This rising demand in AI computing drives growth in Vertiv’s core market of liquid cooling. The total liquid cooling market rose 156% in the second quarter of 2025, noted Dell’Oro Group, which anticipates 18.9% compound annual growth in the market from $3 billion in 2025 to $6 billion by 2029.
Bear Case: Why Skeptics See Trouble Ahead
The bear case hinges on Vertiv’s high valuation and questions about the company’s ability to achieve its future margin increases, and an expected slowdown in hyperscaler capital expenditure growth in 2027.
Such concerns caused one analyst to cut his price target on Vertiv last month. In lowering his 12 month price target 10% to $260, Jefferies analyst Brett Lindsay argued the company’s longer term operating margin forecast is “elevated,” reported Sherwood News.

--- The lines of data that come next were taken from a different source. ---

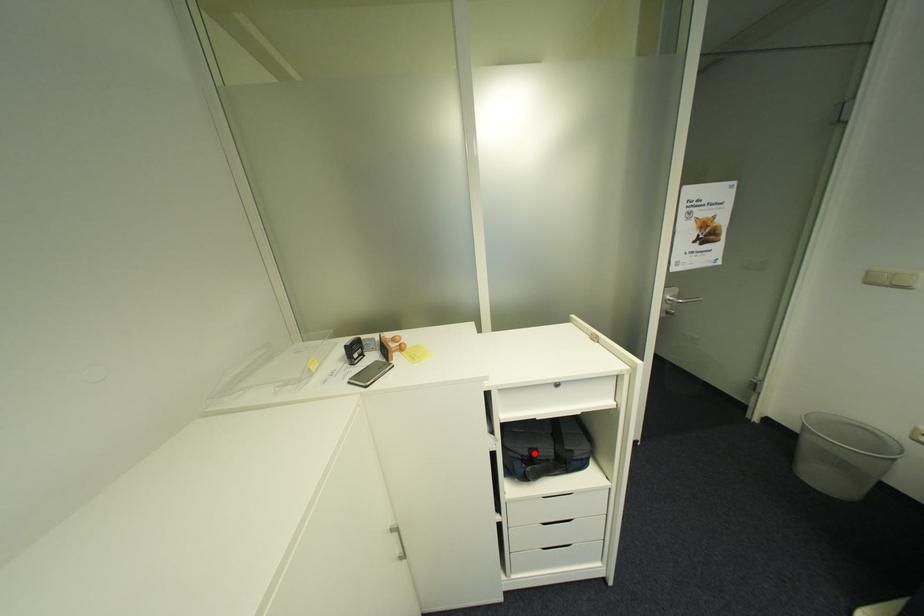
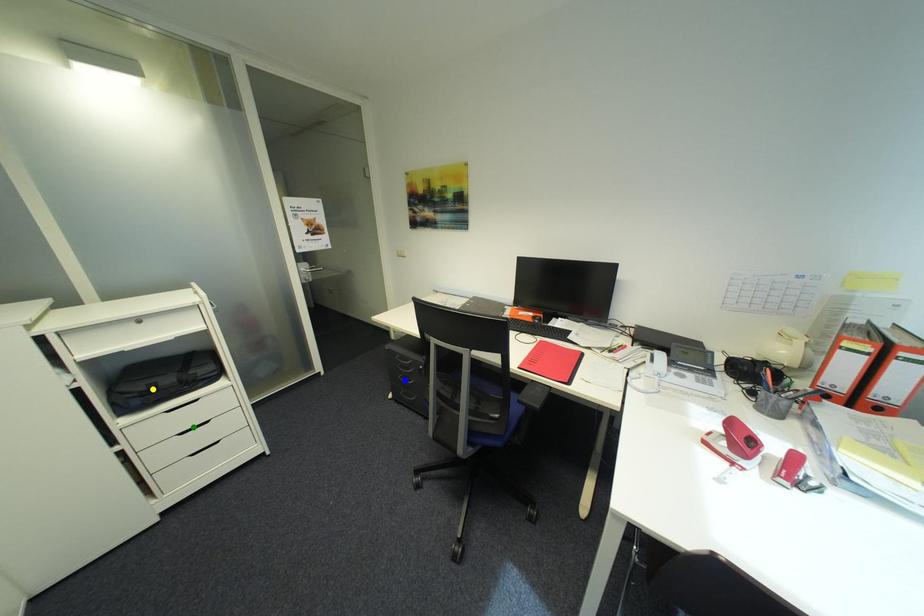
Question: I am providing you with two images of the same scene from different viewpoints. A red point is marked on the first image. You are given multiple points on the second image. Which point in image 2 is actually the same real-world point as the red point in image 1?

Choices:
 (A) yellow point
 (B) blue point
 (C) green point

Answer: (A)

Moreover, Lindsay sees the stock’s 41x forward price/earnings ratio depending on “sustained execution” which will be difficult to achieve as hyperscaler capex growth decelerates next year, per Investing.com.
What Vertiv Says About The Biggest Risks
Ultimately, the biggest risk to Vertiv could be the company’s dependence on a small number of large companies – the hyperscalers. If Lindsay is right about slowing capex, Vertiv’s growth and stock price could drop.

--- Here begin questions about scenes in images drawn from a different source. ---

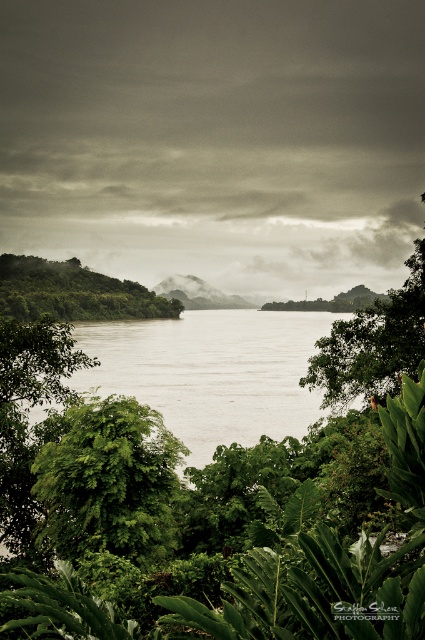
You are standing at the edge of the river and want to walk towards the two points marked in the image. Which point, point (x=246, y=385) or point (x=44, y=476), will you reach first?

You will reach point (x=246, y=385) first because it is closer to you than point (x=44, y=476), which is further away.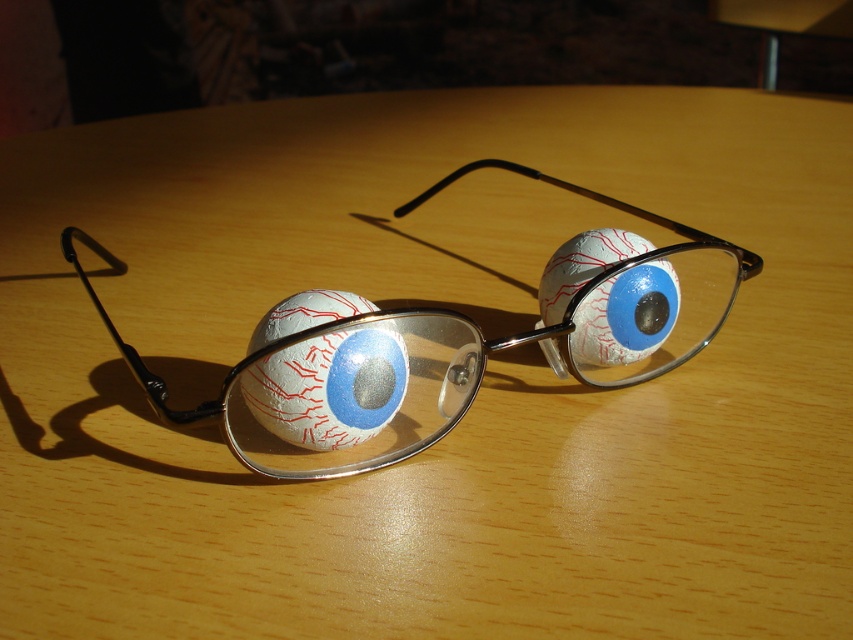
Question: Can you confirm if metallic silver glasses at center is smaller than white textured baseball at center?

Choices:
 (A) yes
 (B) no

Answer: (B)

Question: Which point is closer to the camera taking this photo?

Choices:
 (A) (471, 342)
 (B) (648, 336)
 (C) (331, 385)

Answer: (C)

Question: Which object is farther from the camera taking this photo?

Choices:
 (A) metallic silver glasses at center
 (B) white matte eyeball at center

Answer: (B)

Question: Which point appears farthest from the camera in this image?

Choices:
 (A) (293, 384)
 (B) (558, 321)
 (C) (592, 342)

Answer: (B)

Question: Does metallic silver glasses at center appear under white textured baseball at center?

Choices:
 (A) no
 (B) yes

Answer: (A)

Question: Does metallic silver glasses at center have a larger size compared to white matte eyeball at center?

Choices:
 (A) yes
 (B) no

Answer: (A)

Here are four risk-related topics about which I spoke with Albertazzi and his Apr. 23 comments on each:
- The company’s decision to stop disclosing its backlog – which was $15 billion in the fourth quarter of 2025. Investors seek more information about the backlog – such as whether prices are subject to renegotiation. He did not respond directly to my question – but suggested Vertiv creates so much value that its prices are not under pressure. “We are gaining market share because of the value we create for customers,” he said, adding “Because of the complexity of the technology, our service organization is our superpower;”
- High customer concentration – with Meta, Microsoft, and Amazon accounting for an estimated 45% to 50% of total revenue. Since these companies are planning significant layoffs to offset the high cost of AI computing buildout they could reduce their capital expenditure growth rate – which would diminish Vertiv’s growth. A case on point is a reported 10% cut planned for Meta’s workforce, per the Wall Street Journal. He declined to comment specifically on such concentration. “We have a broad customer base,” Albertazzi said, adding “We are not specific about how much revenue we receive from hyperscalers;”

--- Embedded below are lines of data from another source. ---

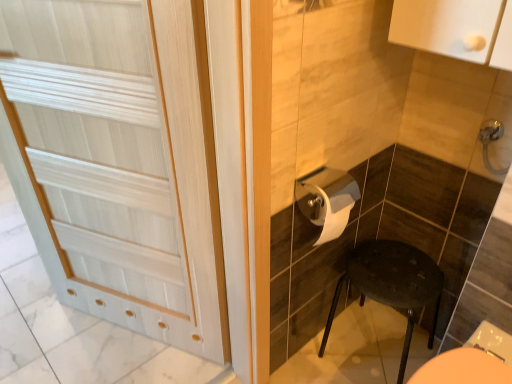
Question: From the image's perspective, is white wood door at left beneath matte black stool at lower right?

Choices:
 (A) no
 (B) yes

Answer: (A)

Question: Is white wood door at left positioned behind matte black stool at lower right?

Choices:
 (A) no
 (B) yes

Answer: (A)

Question: Can you confirm if white wood door at left is thinner than matte black stool at lower right?

Choices:
 (A) no
 (B) yes

Answer: (B)

Question: Does white wood door at left come in front of matte black stool at lower right?

Choices:
 (A) no
 (B) yes

Answer: (B)

Question: Can we say white wood door at left lies outside matte black stool at lower right?

Choices:
 (A) yes
 (B) no

Answer: (A)

Question: Can you confirm if white wood door at left is positioned to the right of matte black stool at lower right?

Choices:
 (A) no
 (B) yes

Answer: (A)

Question: Considering the relative sizes of satin nickel faucet at upper right and white glossy toilet paper at center in the image provided, is satin nickel faucet at upper right wider than white glossy toilet paper at center?

Choices:
 (A) yes
 (B) no

Answer: (B)

Question: Is white glossy toilet paper at center located within satin nickel faucet at upper right?

Choices:
 (A) yes
 (B) no

Answer: (B)

Question: Could you tell me if satin nickel faucet at upper right is facing white glossy toilet paper at center?

Choices:
 (A) no
 (B) yes

Answer: (A)

Question: Are satin nickel faucet at upper right and white glossy toilet paper at center making contact?

Choices:
 (A) yes
 (B) no

Answer: (B)

Question: Does satin nickel faucet at upper right have a larger size compared to white glossy toilet paper at center?

Choices:
 (A) no
 (B) yes

Answer: (A)

Question: Is satin nickel faucet at upper right positioned with its back to white glossy toilet paper at center?

Choices:
 (A) yes
 (B) no

Answer: (B)

Question: Is white glossy toilet paper at center thinner than satin nickel faucet at upper right?

Choices:
 (A) yes
 (B) no

Answer: (B)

- The risk of customer backwards integration. Some hyperscalers – notably Microsoft and Google – are developing their own liquid cooling technology, per Geekwire. “We do not see a dramatic change in behavior in terms of vertical integration,” Albertazzi said;
- The sustainability of Vertiv’s high prices. Vertiv forecasts adjusted operating margins of 23.1% in 2026 – rising to 25% by 2029, compared to rival Schneider Electric’s mid-teen margins. If rivals can offer competitive hardware and services, Vertiv could be forced to lower prices. “We can’t compare to others but there are many drivers of the value we bring to customers,” he told me. “We are thought leaders in the data center business and we continue to invest in innovation. Our partnership with Nvidia enables us to be the installer before the launch of new GPU generations. And our service – including project management during construction and during the life cycle of critical infrastructure leads to a multidimensional relationship.”
What’s Next For Vertiv Stock?
Albertazzi’s responses to my questions do not reduce the uncertainty regarding these risks. More specifically, I find the company’s decision to stop reporting backlog and its vagueness regarding customer concentration to be less-than-bullish signals.
Nevertheless, based on an average price target of $309.75 from 17 Wall Street analysts, Vertiv stock has 2.6% upside.
This suggests Vertiv is about fully valued. One optimistic analyst suggested the company’s service business could warrant a higher valuation. “VRT just may transition from a capex story to a capex + annuitized aftermarket story within just 2–3 years,” Melius analyst Scott Davis said, according to TipRanks.
If you think Vertiv can do this, the stock may have much further to run. On the other hand, if hyperscalers slow their capex growth, Vertiv’s growth could slow in response, and the stock could fall from its peak.